La memoria, como en anteriores trabajos de Víctor Jiménez, que se gana la vida como profesor de instituto y ya vertió muchas de sus experiencias en las aulas en el poemario Al pie de la letra (La Isla de Siltolá, 2011), cumple un papel decisivo en estas páginas que invitan a la reflexión y a la melancolía. "Huyo de la poesía hermética. Como le ocurre a los cantaores con el pellizco, en mi experiencia de lector necesito que los versos me golpeen el corazón. En general, para que la poesía sea buena, quien la lea tiene que asimilarla como suya, revivir su experiencia en el poema, leer los versos ajenos sintiéndolos propios", reflexiona este autor de palabras austeras y versos limpios que, sin mediar alharacas, ha construido una de las voces más personales e intensas de su generación. Y soleares tan punzantes como ésta: "No sé nunca en esta fecha,/ por más vueltas que le doy,/ qué regalarle a tu ausencia".
En los versos de Jiménez palpita la tradición sevillana que viene de Bécquer, los Machado y Cernuda y continúa con maestros a los que cita con gratitud, como Rafael Montesinos, Fernando Ortiz y Aquilino Duque, o con nuevos exponentes como Lutgardo García; al mismo tiempo, su palabra depurada y concisa remite a la gran poesía inglesa y norteamericana cuya huella le alcanza, explica, "gracias a Cernuda y sobre todo a grandes poetas que son a la vez traductores como Antonio Rivero Taravillo y Juan José Vélez Otero, cuyas versiones me han ayudado a apreciar, pues no me manejo en inglés, la belleza de esa lírica".
En las cuatro partes que estructuran La mesa italiana el poeta hace las paces, de algún modo, con todas las personas que ha sido.

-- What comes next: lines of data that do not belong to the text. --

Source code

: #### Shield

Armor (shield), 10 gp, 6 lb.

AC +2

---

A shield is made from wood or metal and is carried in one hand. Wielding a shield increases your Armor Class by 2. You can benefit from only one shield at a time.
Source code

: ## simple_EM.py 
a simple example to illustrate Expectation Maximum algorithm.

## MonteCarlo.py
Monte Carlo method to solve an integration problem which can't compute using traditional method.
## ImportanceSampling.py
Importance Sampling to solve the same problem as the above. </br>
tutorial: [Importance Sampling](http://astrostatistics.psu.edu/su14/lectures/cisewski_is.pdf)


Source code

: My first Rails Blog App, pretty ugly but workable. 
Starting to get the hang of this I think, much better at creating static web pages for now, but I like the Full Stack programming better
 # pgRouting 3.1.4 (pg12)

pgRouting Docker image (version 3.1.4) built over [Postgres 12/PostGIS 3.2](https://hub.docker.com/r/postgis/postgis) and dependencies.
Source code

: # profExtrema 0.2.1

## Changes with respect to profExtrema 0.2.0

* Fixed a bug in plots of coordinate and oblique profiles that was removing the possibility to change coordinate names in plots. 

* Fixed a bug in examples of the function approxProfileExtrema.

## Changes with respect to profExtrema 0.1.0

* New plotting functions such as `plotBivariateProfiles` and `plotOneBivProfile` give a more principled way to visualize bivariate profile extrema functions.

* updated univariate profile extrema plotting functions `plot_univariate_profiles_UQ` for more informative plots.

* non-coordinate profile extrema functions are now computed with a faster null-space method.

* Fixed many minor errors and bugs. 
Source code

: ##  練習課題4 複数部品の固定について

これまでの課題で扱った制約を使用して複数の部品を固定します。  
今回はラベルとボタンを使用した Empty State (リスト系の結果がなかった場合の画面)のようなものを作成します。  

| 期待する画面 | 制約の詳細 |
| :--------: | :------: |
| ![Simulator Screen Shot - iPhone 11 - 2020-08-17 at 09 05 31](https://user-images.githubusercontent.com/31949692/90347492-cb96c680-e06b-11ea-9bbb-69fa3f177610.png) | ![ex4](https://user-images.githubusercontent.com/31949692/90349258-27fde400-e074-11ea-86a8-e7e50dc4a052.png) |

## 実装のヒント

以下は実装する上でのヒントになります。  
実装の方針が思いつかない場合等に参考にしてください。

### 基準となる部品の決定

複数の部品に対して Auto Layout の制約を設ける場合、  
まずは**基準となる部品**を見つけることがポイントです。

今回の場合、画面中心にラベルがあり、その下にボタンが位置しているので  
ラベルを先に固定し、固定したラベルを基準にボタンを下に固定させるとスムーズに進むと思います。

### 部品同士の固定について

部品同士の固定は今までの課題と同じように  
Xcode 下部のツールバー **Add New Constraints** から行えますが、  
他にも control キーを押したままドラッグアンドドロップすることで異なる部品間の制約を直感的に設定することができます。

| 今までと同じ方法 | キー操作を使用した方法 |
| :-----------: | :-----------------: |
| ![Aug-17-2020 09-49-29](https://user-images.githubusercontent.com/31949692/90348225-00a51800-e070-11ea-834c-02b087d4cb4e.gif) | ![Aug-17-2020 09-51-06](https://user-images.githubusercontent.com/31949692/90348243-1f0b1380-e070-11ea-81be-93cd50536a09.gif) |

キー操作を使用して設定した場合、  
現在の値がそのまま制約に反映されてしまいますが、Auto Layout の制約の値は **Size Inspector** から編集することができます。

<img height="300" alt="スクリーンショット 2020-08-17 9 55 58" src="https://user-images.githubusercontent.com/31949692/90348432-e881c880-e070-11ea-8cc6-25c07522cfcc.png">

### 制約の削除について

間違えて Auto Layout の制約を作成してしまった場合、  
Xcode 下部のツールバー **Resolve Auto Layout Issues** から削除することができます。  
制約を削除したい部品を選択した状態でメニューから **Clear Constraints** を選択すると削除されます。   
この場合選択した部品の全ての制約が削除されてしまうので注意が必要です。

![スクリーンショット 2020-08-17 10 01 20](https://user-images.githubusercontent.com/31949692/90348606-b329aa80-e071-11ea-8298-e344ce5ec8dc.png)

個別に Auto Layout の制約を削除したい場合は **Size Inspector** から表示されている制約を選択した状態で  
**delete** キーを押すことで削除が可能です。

El tono ligero de los inicios del poemario se va cargando de intensidad conforme se acercan los últimos versos. Levanta acta de sus querencias y de sus gratitudes desde la infancia y la adolescencia, recuerda el descubrimiento del amor, aborda el tema de la muerte en una tercera sección que se abre con tres versos de un autor que le ha causado un gran impacto, el estadounidense Donald Hall ("Escondámonos bajo el fango de la orilla del estanque/ y confirmemos que es justo/ y apasionante perderlo todo") y concluye con un poema dedicado a Jacobo Cortines, Pregúntale al viento, donde se interroga sobre cuánto hay de él en los personajes que han desfilado por estas páginas como "el muchacho que mira, desde el puente,/ el humo de los trenes, fugitivo".
La variedad temática se corresponde también con la formal en una obra que alterna sonetillos, soleares, un poema narrativo que hace referencia a Charles Dickens, versos libres y sobre todo, sonetos, una forma poética que admira desde que leyó de niño a Miguel Hernández y Blas de Otero y por el que continúa sintiendo predilección, al igual que le ocurre a sus colegas Francisco Mena Cantero y Enrique Barrero, con los que codirige la colección Ángaro que -pese a la falta de ayudas oficiales que obligó a cancelar el premio que patrocinaba el Distrito Sur- acaba de cumplir 47 años comprometida con los poetas de ahora.